(Beginning of Data excerpt)

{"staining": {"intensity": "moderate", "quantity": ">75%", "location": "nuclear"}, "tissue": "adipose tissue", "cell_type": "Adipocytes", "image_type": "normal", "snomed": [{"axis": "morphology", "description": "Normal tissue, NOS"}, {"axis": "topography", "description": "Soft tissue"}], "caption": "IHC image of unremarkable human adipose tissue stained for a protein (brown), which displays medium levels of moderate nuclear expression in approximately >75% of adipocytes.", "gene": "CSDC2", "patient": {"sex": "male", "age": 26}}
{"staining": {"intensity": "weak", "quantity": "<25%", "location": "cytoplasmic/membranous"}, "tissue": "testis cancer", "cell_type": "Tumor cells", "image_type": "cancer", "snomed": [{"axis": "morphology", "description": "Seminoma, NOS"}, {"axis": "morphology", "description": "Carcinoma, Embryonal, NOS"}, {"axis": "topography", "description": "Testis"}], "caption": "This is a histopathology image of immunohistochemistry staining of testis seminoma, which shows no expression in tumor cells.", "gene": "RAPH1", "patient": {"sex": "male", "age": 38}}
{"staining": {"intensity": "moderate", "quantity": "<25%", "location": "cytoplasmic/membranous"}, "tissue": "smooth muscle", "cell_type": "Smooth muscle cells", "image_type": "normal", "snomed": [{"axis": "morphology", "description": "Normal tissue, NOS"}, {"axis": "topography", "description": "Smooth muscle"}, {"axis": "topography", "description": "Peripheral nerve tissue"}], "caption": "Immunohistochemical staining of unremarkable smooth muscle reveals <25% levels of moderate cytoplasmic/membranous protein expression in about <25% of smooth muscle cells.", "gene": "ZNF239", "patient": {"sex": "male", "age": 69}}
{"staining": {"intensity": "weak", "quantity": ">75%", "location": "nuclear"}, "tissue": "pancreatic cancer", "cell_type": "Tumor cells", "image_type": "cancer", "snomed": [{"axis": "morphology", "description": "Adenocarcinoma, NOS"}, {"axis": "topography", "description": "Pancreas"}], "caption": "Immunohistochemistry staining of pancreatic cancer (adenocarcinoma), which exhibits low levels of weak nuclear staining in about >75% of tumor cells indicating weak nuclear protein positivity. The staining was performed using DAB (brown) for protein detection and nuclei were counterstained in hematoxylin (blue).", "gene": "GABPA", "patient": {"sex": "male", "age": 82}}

(End of Data excerpt)

Return, without any change, the lines from the one holding "is a histopathology" through the end of the listing, and only those.

• _Task solution_
{"staining": {"intensity": "weak", "quantity": "<25%", "location": "cytoplasmic/membranous"}, "tissue": "testis cancer", "cell_type": "Tumor cells", "image_type": "cancer", "snomed": [{"axis": "morphology", "description": "Seminoma, NOS"}, {"axis": "morphology", "description": "Carcinoma, Embryonal, NOS"}, {"axis": "topography", "description": "Testis"}], "caption": "This is a histopathology image of immunohistochemistry staining of testis seminoma, which shows no expression in tumor cells.", "gene": "RAPH1", "patient": {"sex": "male", "age": 38}}
{"staining": {"intensity": "moderate", "quantity": "<25%", "location": "cytoplasmic/membranous"}, "tissue": "smooth muscle", "cell_type": "Smooth muscle cells", "image_type": "normal", "snomed": [{"axis": "morphology", "description": "Normal tissue, NOS"}, {"axis": "topography", "description": "Smooth muscle"}, {"axis": "topography", "description": "Peripheral nerve tissue"}], "caption": "Immunohistochemical staining of unremarkable smooth muscle reveals <25% levels of moderate cytoplasmic/membranous protein expression in about <25% of smooth muscle cells.", "gene": "ZNF239", "patient": {"sex": "male", "age": 69}}
{"staining": {"intensity": "weak", "quantity": ">75%", "location": "nuclear"}, "tissue": "pancreatic cancer", "cell_type": "Tumor cells", "image_type": "cancer", "snomed": [{"axis": "morphology", "description": "Adenocarcinoma, NOS"}, {"axis": "topography", "description": "Pancreas"}], "caption": "Immunohistochemistry staining of pancreatic cancer (adenocarcinoma), which exhibits low levels of weak nuclear staining in about >75% of tumor cells indicating weak nuclear protein positivity. The staining was performed using DAB (brown) for protein detection and nuclei were counterstained in hematoxylin (blue).", "gene": "GABPA", "patient": {"sex": "male", "age": 82}}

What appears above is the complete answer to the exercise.